Fly the friendly skies." "We try harder." "Don't leave home without it." That little plug after your company name or logo can give your customers more clarity about your brand and a fast-pitch sell in just a few short words. And there's no doubt a new tag line can give your brand a boost.
If you're an established business with a tag line that's a bit tired, there's hope for you yet, says Allen Weiss, founder and CEO of MarketingProfs.com, an online marketing know-how resource with approximately 320,000 subscribers. Weiss and his team recently went through a tag line change of their own for the website (the new line is "Smart thinking. Pass it on"). Here are a few tips he shares from the process:
- Focus on benefits. Assuming you've mastered the Marketing 101 edict of "know your audience," the next step is to determine what you want to say. "You have to understand the benefits they care about most," Weiss says. For example, if customers care about a balance between performance and price, over-emphasizing either one could be a turn-off. They may believe that an inexpensive product won't perform well but that superior performance is too costly.

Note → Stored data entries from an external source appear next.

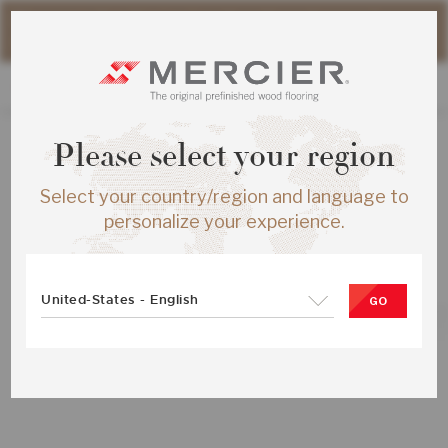
Please note that shipping times for online orders may be
slightly longer during the summer period.
Please select your region
ALL PRODUCTS
Select your country/region and language to
RED OAK S&B ENG ½X5 TREASURE
personalize your experience.
MATTE-BRUS
SKU:
ME-ROSB15-30B-SMP
United-States - English
GO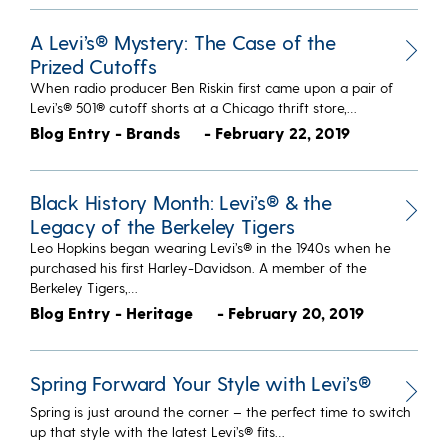
A Levi’s® Mystery: The Case of the
Prized Cutoffs
When radio producer Ben Riskin first came upon a pair of
Levi’s® 501® cutoff shorts at a Chicago thrift store,…
Blog Entry - Brands
- February 22, 2019
Black History Month: Levi’s® & the
Legacy of the Berkeley Tigers
Leo Hopkins began wearing Levi’s® in the 1940s when he
purchased his first Harley-Davidson. A member of the
Berkeley Tigers,…
Blog Entry - Heritage
- February 20, 2019
Spring Forward Your Style with Levi’s®
Spring is just around the corner – the perfect time to switch
up that style with the latest Levi’s® fits…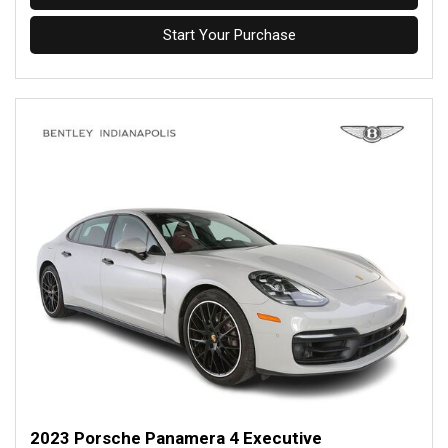
Start Your Purchase
2023 Porsche Panamera 4 Executive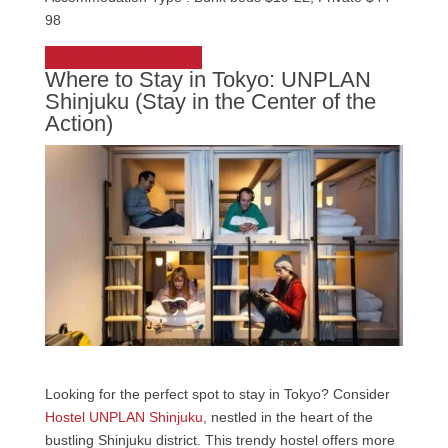
98
Check out Sakura Hostel
Where to Stay in Tokyo: UNPLAN
Shinjuku (Stay in the Center of the
Action)
Looking for the perfect spot to stay in Tokyo? Consider
Hostel UNPLAN Shinjuku
, nestled in the heart of the
bustling Shinjuku district. This trendy hostel offers more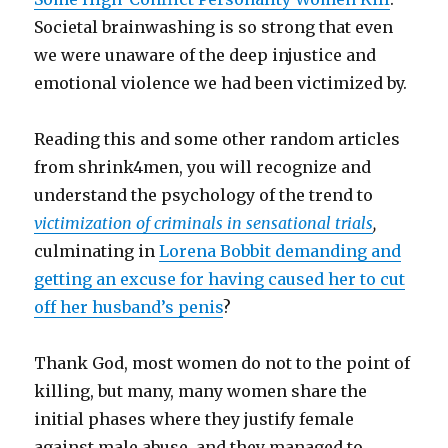
Societal brainwashing is so strong that even
we were unaware of the deep injustice and
emotional violence we had been victimized by.
Reading this and some other random articles
from shrink4men, you will recognize and
understand the psychology of the trend to
victimization of criminals in sensational trials
,
culminating in
Lorena Bobbit demanding and
getting an excuse for having caused her to cut
off her husband’s penis
?
Thank God, most women do not to the point of
killing, but many, many women share the
initial phases where they justify female
against male abuse, and they managed to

- Start from scratch. Weiss says reinventing your tag line is different from re-inventing your brand. It's not necessary to stick to themes in your former tag, especially if your business has changed. If you started selling on price, then the business changed and customers cared more about service, changing the tag is fine. "You wouldn't just blow up the whole brand and start over," he explains, "but with the tag line, you can."

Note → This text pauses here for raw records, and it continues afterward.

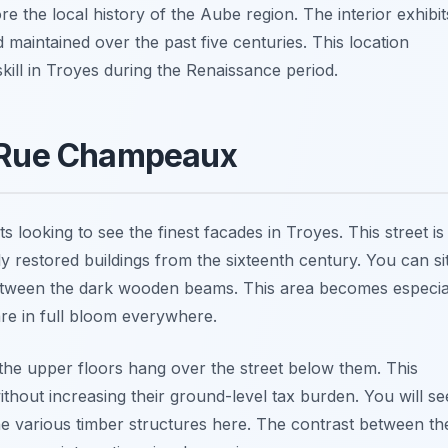
re the local history of the Aube region. The interior exhibit
maintained over the past five centuries. This location
kill in Troyes during the Renaissance period.
f Rue Champeaux
looking to see the finest facades in Troyes. This street is
y restored buildings from the sixteenth century. You can si
 between the dark wooden beams. This area becomes especia
re in full bloom everywhere.
the upper floors hang over the street below them. This
thout increasing their ground-level tax burden. You will se
he various timber structures here. The contrast between th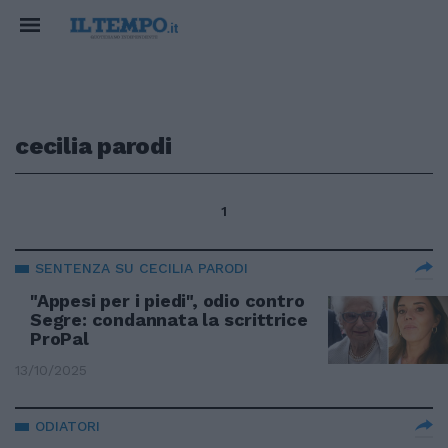
cecilia parodi
1
SENTENZA SU CECILIA PARODI
"Appesi per i piedi", odio contro
Segre: condannata la scrittrice
ProPal
13/10/2025
ODIATORI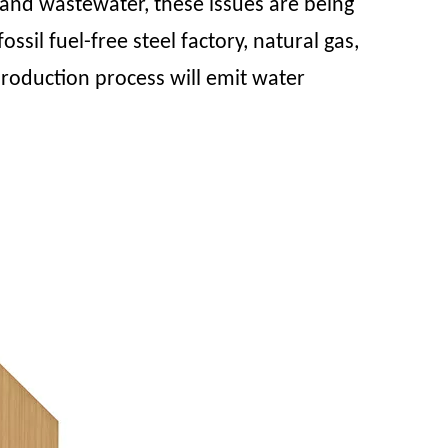
and wastewater, these issues are being
l fuel-free steel factory, natural gas,
production process will emit water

- Get help. Weiss says it's a good idea to consult a professional writer or branding company to help craft your tag line, especially if you struggle with words. If your budget is a little too tight for that, he suggests visiting virtual watering holes where marketers congregate. MarketingProfs, for example, offers a free membership that grants access to its forums, where an entire section is devoted to tag lines. Weiss says that marketers often answer requests for help with tag lines there--gratis. Other free forums include copywriting.com and smallbusinessbrief.com.

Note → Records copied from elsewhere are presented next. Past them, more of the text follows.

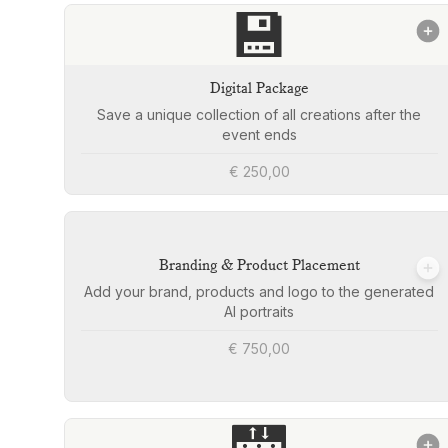
💾
Digital Package
Save a unique collection of all creations after the
event ends
€ 250,00
Branding & Product Placement
Add your brand, products and logo to the generated
AI portraits
€ 750,00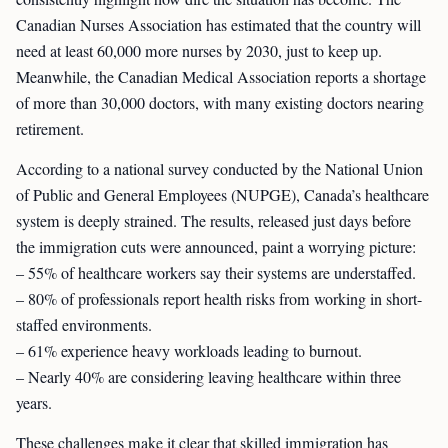
Canadian Nurses Association has estimated that the country will
need at least 60,000 more nurses by 2030, just to keep up.
Meanwhile, the Canadian Medical Association reports a shortage
of more than 30,000 doctors, with many existing doctors nearing
retirement.
According to a national survey conducted by the National Union
of Public and General Employees (NUPGE), Canada’s healthcare
system is deeply strained. The results, released just days before
the immigration cuts were announced, paint a worrying picture:
– 55% of healthcare workers say their systems are understaffed.
– 80% of professionals report health risks from working in short-
staffed environments.
– 61% experience heavy workloads leading to burnout.
– Nearly 40% are considering leaving healthcare within three
years.
These challenges make it clear that skilled immigration has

- Test it out. Before you order a three-year supply of stationery and business cards, make sure your tag line works. Weiss says it's difficult to apply metrics to tag lines. Success lies in whether or not people get it, so ask your customers what the new tag line idea means to them and weigh the results. At the same time, don't panic if some don't like it. "Some people just don't like change," he says. "You have to ask questions about what they don't like to find out if they're just reacting to change or if the tag isn't getting across."